Sem marcar gols vai ser difícil ao CRB realizar o sonho de voltar à Série B do Campeonato Brasileiro no próximo ano, quando vai comemorar 100 anos de fundação. O time continua finalizando mal e na partida contra o Rio Banco (0x0), em pleno Rei Pelé no sábado, com grande público, desperdiçou diversas chances de marcar, principalmente no primeiro tempo. Exibiu os mesmos defeitos dos jogos anteriores.
O defeito é antigo, desde a abertura da primeira fase da Série C. E não é por acaso que o Galo tem o pior ataque da competição, onde marcou apenas sete gols, juntamente com Madureira e Campinense. Seu ataque superou apenas o do Araguaína, do Tocantins, que só fez três gols. A inoperância do ataque do Galo se mede pelo seguinte termômetro: sete gols em nove jogos. Média de menos um gol. Uma coisa horrível. Em contrapartida, tem a segunda pior defesa do campeonato. Não é atoa que já está seus atacantes formam o chamado “ataque cardíaco”. É de matar torcedor do coração.
O técnico Paulo Comelli vai ter que trabalhar muito esta semana para ajustar a pontaria do Alvirrubro, que no próximo sábado volta ao estádio de Goianinha, no Rio Grande do Norte, onde na primeira fase do campeonato foi goleado pelo América de Natal, no dia 6 de agosto, por 4x0. Agora não tem mais moleza.
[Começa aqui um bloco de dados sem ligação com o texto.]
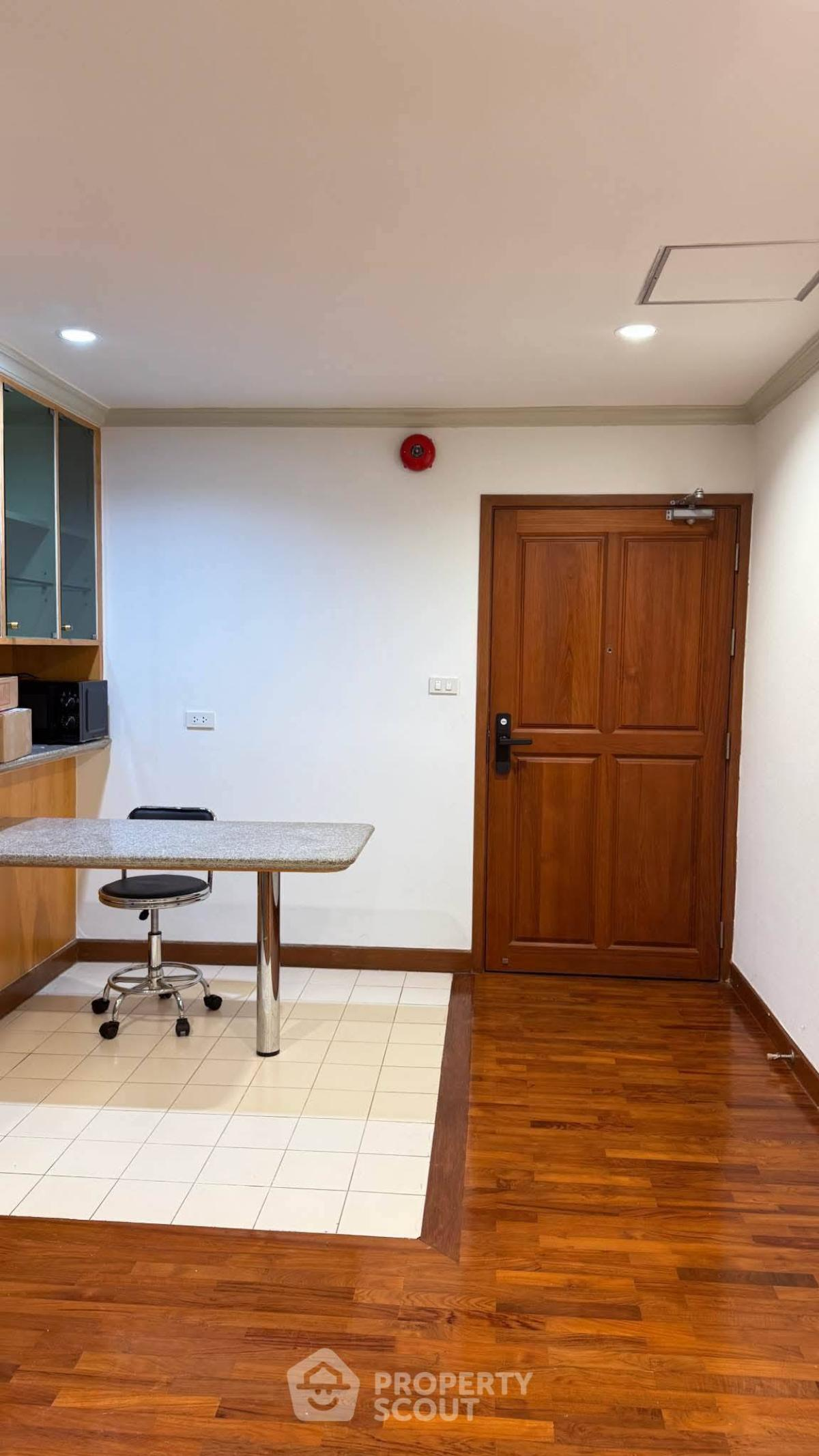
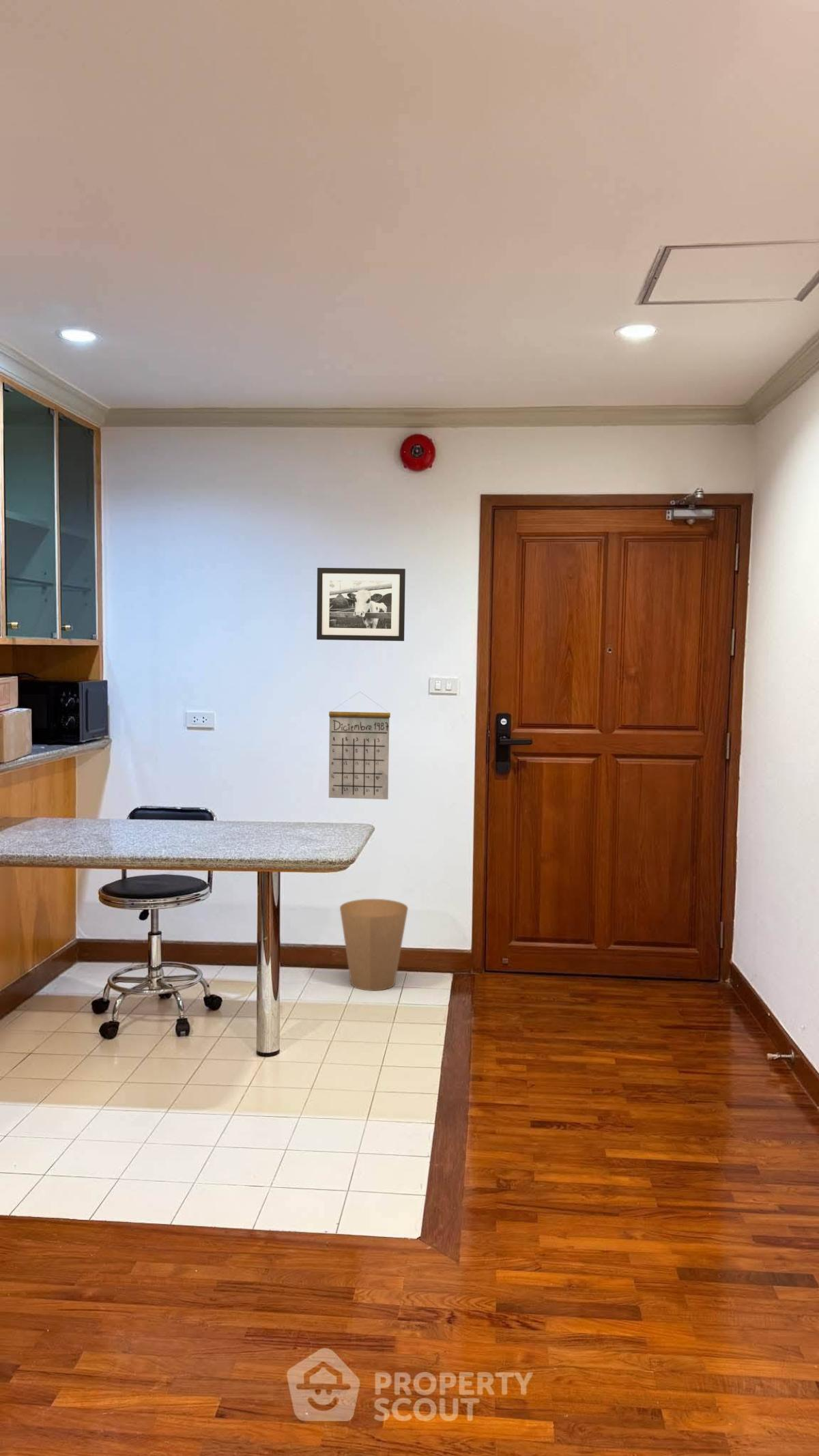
+ calendar [328,691,391,800]
+ picture frame [316,567,406,642]
+ trash can [339,898,409,991]
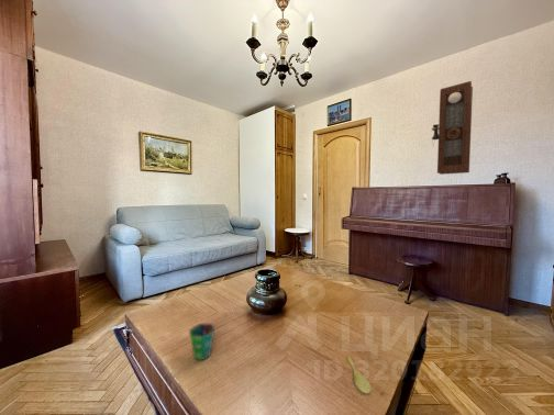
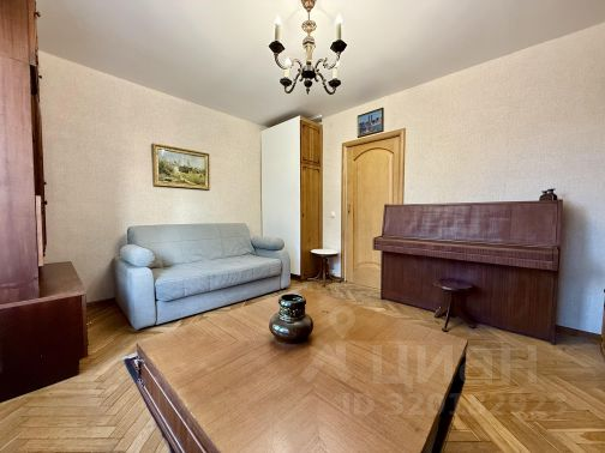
- pendulum clock [431,80,474,176]
- cup [188,322,215,361]
- spoon [346,356,373,394]
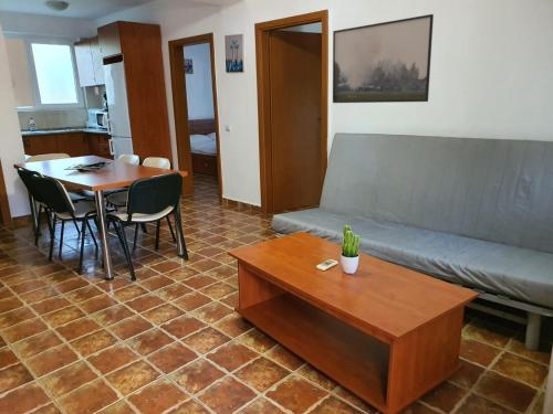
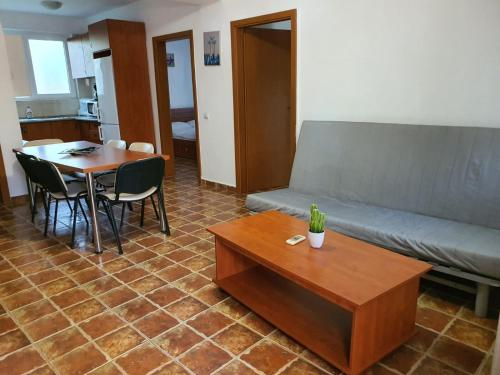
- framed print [332,13,435,104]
Vai ter que buscar fora de casa os dois pontos que perdeu no Rei Pelé.
Na abertura da segunda fase da Série C, apenas Paysandu e Joinville fizeram o dever de casa, derrotando respetivamente América de Natal e Ipatinga pelo mesmo placar: 1x0.

 

E o ASA continua dando preocupações ao seu torcedor. Fez dois jogos em casa, onde até certo tempo vencia tudo. Esperava-se a conquista dos seis pontos, que lhes dariam mais tranquilidade. Ficou nos quatro com uma vitória por 3x1 sobre o Criciúma e no empate de 1x1 com o Grêmio Barueri, quando contou com a sorte. Os comandados do técnico Vica parecem que sentiram a falta do guerreiro Didira, que está no Atlético Mineiro. Em décimo-segundo lugar com 33 pontos, pega o Vila Nova nesta terça-feira, às 20h30, fora de casa. Jogo de alto risco.
Na verdade, nenhum dos três times de Alagoas na disputa do Brasileiro venceu no fim de semana. O Coruripe jogou domingo no Arruda e perdeu por 1x0 para o Santa Cruz, diante de um público superior a 45 mil torcedores. O Hulk até que reagiu bem as pressões dos pernambucanos. Jogo de volta no próximo domingo, no Gérson Amaral. O representante de Alagoas terá que vencer por mais de um gol para ir seguir na competição, rumo à Série C.

 

Já o CSA? Volta a fazer vergonha ao seu torcedor. Não importa se o time é convidado da FAF para a disputa da Segunda Divisão do Alagoano. Quem está em ação é o clube, uma tradição de 98 anos. Parecia time pequeno diante do São Luiz, por quem foi derrotado por 2x1 neste domingo, em pleno Rei Pelé. Se arrependimento matasse, os que aprovaram a ideia do Azulão disputar a Segundona alagoana já estariam embaixo da terra. Uma desgraça, embora assim não o pensem o presidente Jorge Sexto e o técnico Celso Teixeira.